Daily life is edging back into Nyala, capital of South Darfur, after months of lawlessness that followed the outbreak of war, as the Sudan Founding Alliance (TASIS) designates the city the seat of its civilian administration led by the Rapid Support Forces (RSF).
Local authorities say policing has resumed under the banner of the “Federal Police,” alongside the graduation of an RSF-affiliated military police cohort tasked with public security and crime control. Traders report the main market has reopened after a two-year shutdown.
TASIS has converted several refurbished government sites — including the former agriculture ministry, the personal status court and the land registry — into offices for the prime minister and the presidential council, signaling an institutional footprint in the city.

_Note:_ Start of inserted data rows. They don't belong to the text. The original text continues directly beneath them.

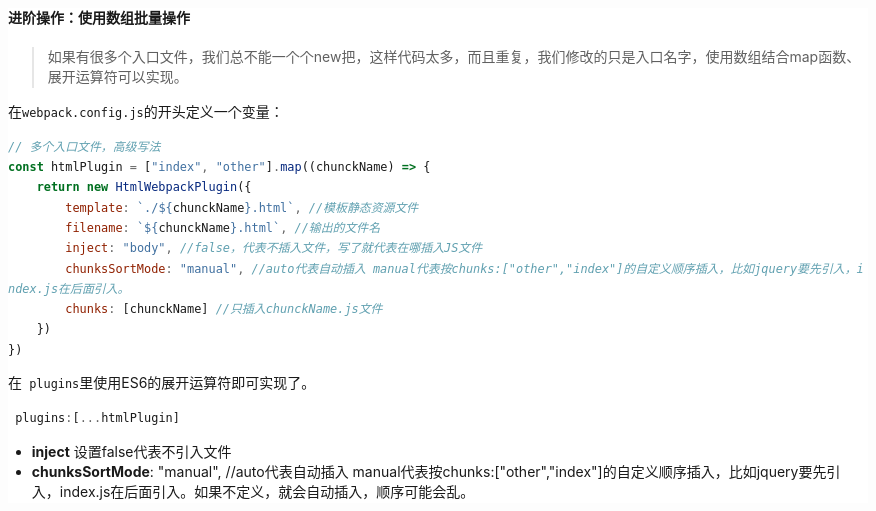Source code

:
 ```js
```

#### 进阶操作：使用数组批量操作

> 如果有很多个入口文件，我们总不能一个个new把，这样代码太多，而且重复，我们修改的只是入口名字，使用数组结合map函数、展开运算符可以实现。

在`webpack.config.js`的开头定义一个变量：

```js
// 多个入口文件，高级写法
const htmlPlugin = ["index", "other"].map((chunckName) => {
    return new HtmlWebpackPlugin({
        template: `./${chunckName}.html`, //模板静态资源文件
        filename: `${chunckName}.html`, //输出的文件名
        inject: "body", //false，代表不插入文件，写了就代表在哪插入JS文件
        chunksSortMode: "manual", //auto代表自动插入 manual代表按chunks:["other","index"]的自定义顺序插入，比如jquery要先引入，index.js在后面引入。
        chunks: [chunckName] //只插入chunckName.js文件
    })
})
```

在` plugins`里使用ES6的展开运算符即可实现了。

```js
 plugins:[...htmlPlugin]
```

- **inject** 设置false代表不引入文件
- **chunksSortMode**: "manual", //auto代表自动插入 manual代表按chunks:["other","index"]的自定义顺序插入，比如jquery要先引入，index.js在后面引入。如果不定义，就会自动插入，顺序可能会乱。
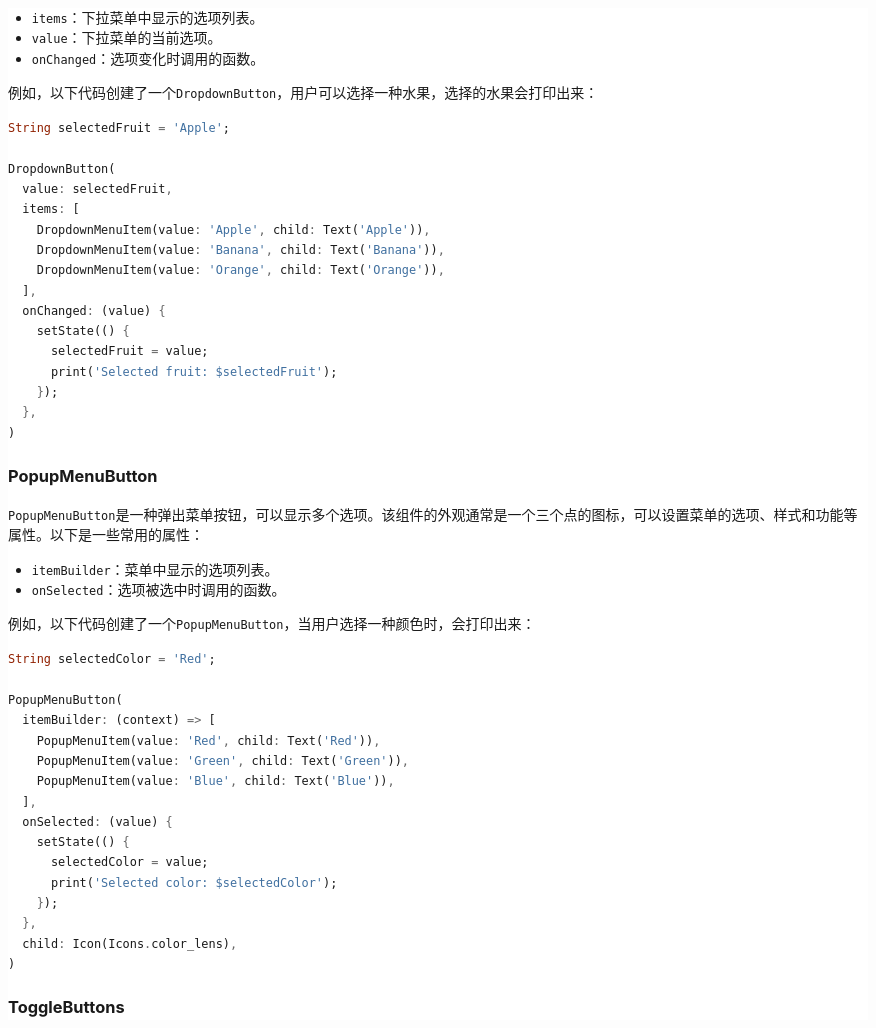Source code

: - `items`：下拉菜单中显示的选项列表。
- `value`：下拉菜单的当前选项。
- `onChanged`：选项变化时调用的函数。

例如，以下代码创建了一个`DropdownButton`，用户可以选择一种水果，选择的水果会打印出来：

```dart
String selectedFruit = 'Apple';

DropdownButton(
  value: selectedFruit,
  items: [
    DropdownMenuItem(value: 'Apple', child: Text('Apple')),
    DropdownMenuItem(value: 'Banana', child: Text('Banana')),
    DropdownMenuItem(value: 'Orange', child: Text('Orange')),
  ],
  onChanged: (value) {
    setState(() {
      selectedFruit = value;
      print('Selected fruit: $selectedFruit');
    });
  },
)
```

### PopupMenuButton

`PopupMenuButton`是一种弹出菜单按钮，可以显示多个选项。该组件的外观通常是一个三个点的图标，可以设置菜单的选项、样式和功能等属性。以下是一些常用的属性：

- `itemBuilder`：菜单中显示的选项列表。
- `onSelected`：选项被选中时调用的函数。

例如，以下代码创建了一个`PopupMenuButton`，当用户选择一种颜色时，会打印出来：

```dart
String selectedColor = 'Red';

PopupMenuButton(
  itemBuilder: (context) => [
    PopupMenuItem(value: 'Red', child: Text('Red')),
    PopupMenuItem(value: 'Green', child: Text('Green')),
    PopupMenuItem(value: 'Blue', child: Text('Blue')),
  ],
  onSelected: (value) {
    setState(() {
      selectedColor = value;
      print('Selected color: $selectedColor');
    });
  },
  child: Icon(Icons.color_lens),
)
```

### ToggleButtons
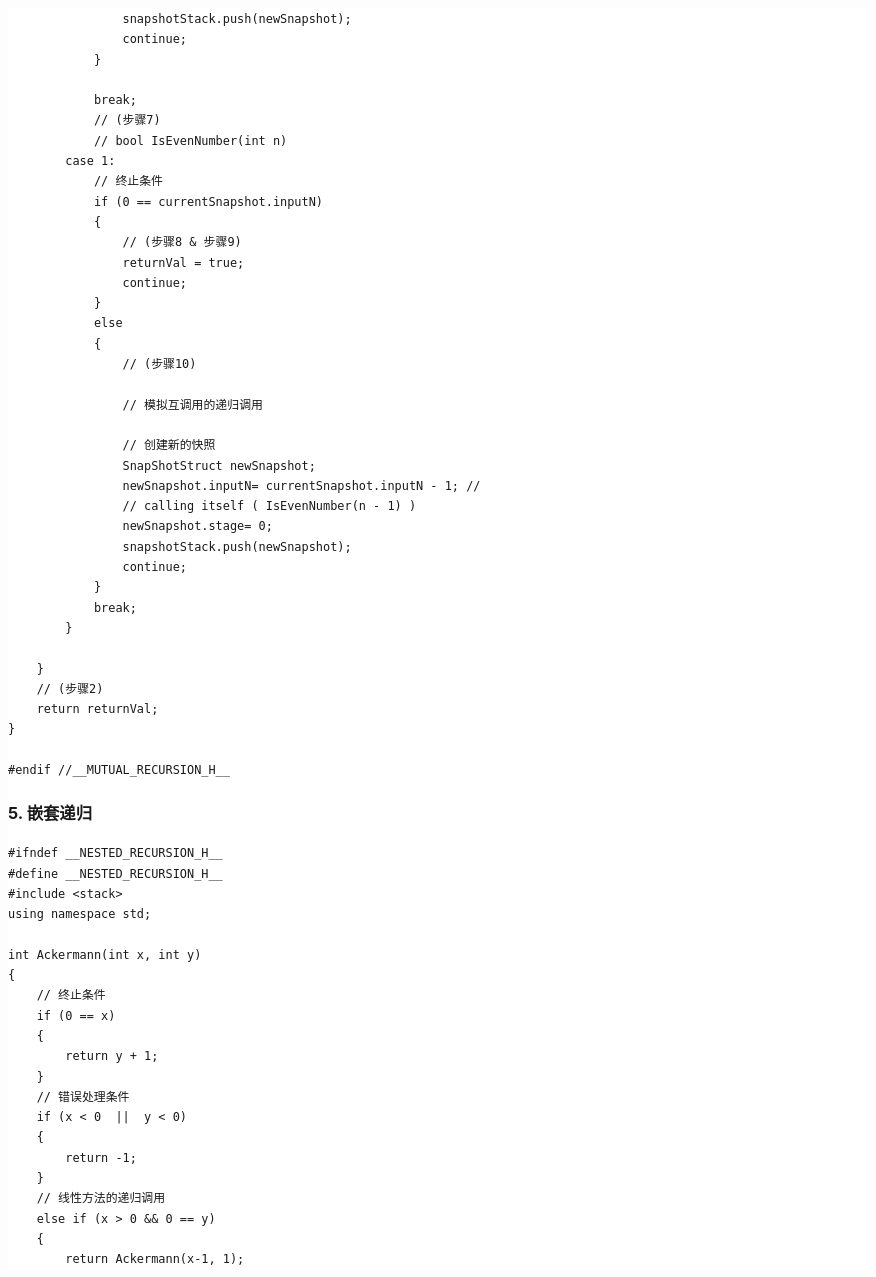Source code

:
 ```language
                snapshotStack.push(newSnapshot);
                continue;
            }

            break;
            // (步骤7)
            // bool IsEvenNumber(int n)
        case 1:
            // 终止条件
            if (0 == currentSnapshot.inputN)
            {
                // (步骤8 & 步骤9)
                returnVal = true;
                continue;
            }
            else
            {
                // (步骤10)

                // 模拟互调用的递归调用

                // 创建新的快照
                SnapShotStruct newSnapshot;
                newSnapshot.inputN= currentSnapshot.inputN - 1; // 
                // calling itself ( IsEvenNumber(n - 1) )
                newSnapshot.stage= 0;
                snapshotStack.push(newSnapshot);
                continue;
            }
            break;
        }

    }
    // (步骤2)
    return returnVal;
}  

#endif //__MUTUAL_RECURSION_H__
```

### 5. 嵌套递归
```language
#ifndef __NESTED_RECURSION_H__
#define __NESTED_RECURSION_H__
#include <stack>
using namespace std;

int Ackermann(int x, int y)
{
    // 终止条件
    if (0 == x)
    {
        return y + 1;
    }   
    // 错误处理条件
    if (x < 0  ||  y < 0)
    {
        return -1;
    }  
    // 线性方法的递归调用 
    else if (x > 0 && 0 == y) 
    {
        return Ackermann(x-1, 1);
```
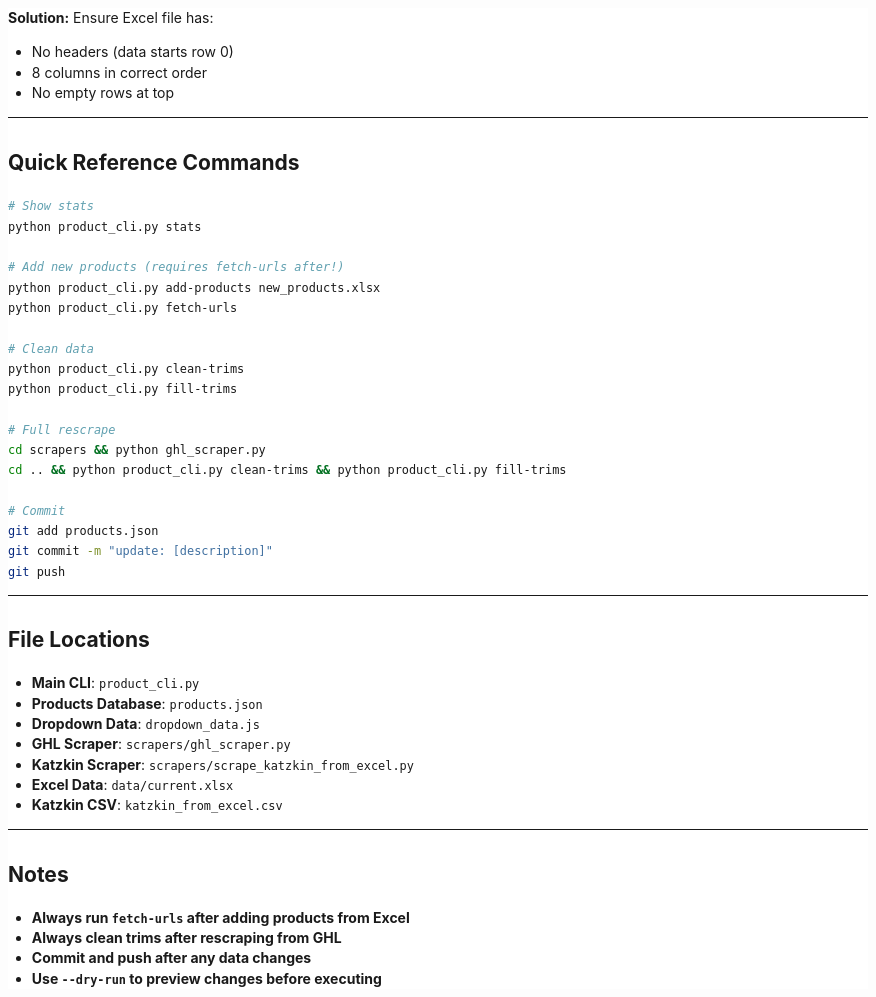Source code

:**Solution:**
Ensure Excel file has:
- No headers (data starts row 0)
- 8 columns in correct order
- No empty rows at top

---

## Quick Reference Commands

```bash
# Show stats
python product_cli.py stats

# Add new products (requires fetch-urls after!)
python product_cli.py add-products new_products.xlsx
python product_cli.py fetch-urls

# Clean data
python product_cli.py clean-trims
python product_cli.py fill-trims

# Full rescrape
cd scrapers && python ghl_scraper.py
cd .. && python product_cli.py clean-trims && python product_cli.py fill-trims

# Commit
git add products.json
git commit -m "update: [description]"
git push
```

---

## File Locations

- **Main CLI**: `product_cli.py`
- **Products Database**: `products.json`
- **Dropdown Data**: `dropdown_data.js`
- **GHL Scraper**: `scrapers/ghl_scraper.py`
- **Katzkin Scraper**: `scrapers/scrape_katzkin_from_excel.py`
- **Excel Data**: `data/current.xlsx`
- **Katzkin CSV**: `katzkin_from_excel.csv`

---

## Notes

- **Always run `fetch-urls` after adding products from Excel**
- **Always clean trims after rescraping from GHL**
- **Commit and push after any data changes**
- **Use `--dry-run` to preview changes before executing**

Fighting gripped Nyala after war erupted in April 2023. Following more than 65 battles and the fall of General al-Burhan’s army (SAF) 16th Infantry Division headquarters, RSF forces took control on Oct. 24, 2023 — the first SAF division to be overrun by the Sudanese group. The takeover was followed by the withdrawal of regular forces, a surge in crime and mass displacement, before a gradual return of services from December that year.
As RSF consolidated control across parts of Darfur, it moved to install a civilian administration through a Higher Council for Civil Administrations, naming Mohamed Ahmed Hassan as South Darfur governor before replacing him with administrative officer Yusuf Idris.
Air operations have continued to shape the city’s security picture. RSF sources say SAF warplanes carried out more than 100 strikes through 2024 and into January 2025, hitting military and civilian locations. Residents in central districts describe repeated bombardment and displacement. RSF reopened Nyala International Airport on Sept. 24, 2024, to receive logistical flights; it has since been targeted by SAF strikes but reportedly remained operational. RSF-linked sources also claim they deployed jamming and modern air defences and shot down a military aircraft in mid-February 2025.
Nyala has also seen a string of explosions widely attributed by RSF to SAF drones, including blasts near the Al-Dhamin Hotel, which RSF units were using, and damage to an RSF cargo plane on the tarmac. RSF accused the SAF of later hitting civilian sites, most recently the Yashfeen Specialist Clinic.
Residents say their top priorities are security and services. They are calling for reopened health centres, affordable medicines and tighter market oversight, while crediting recent security sweeps with improving day-to-day conditions.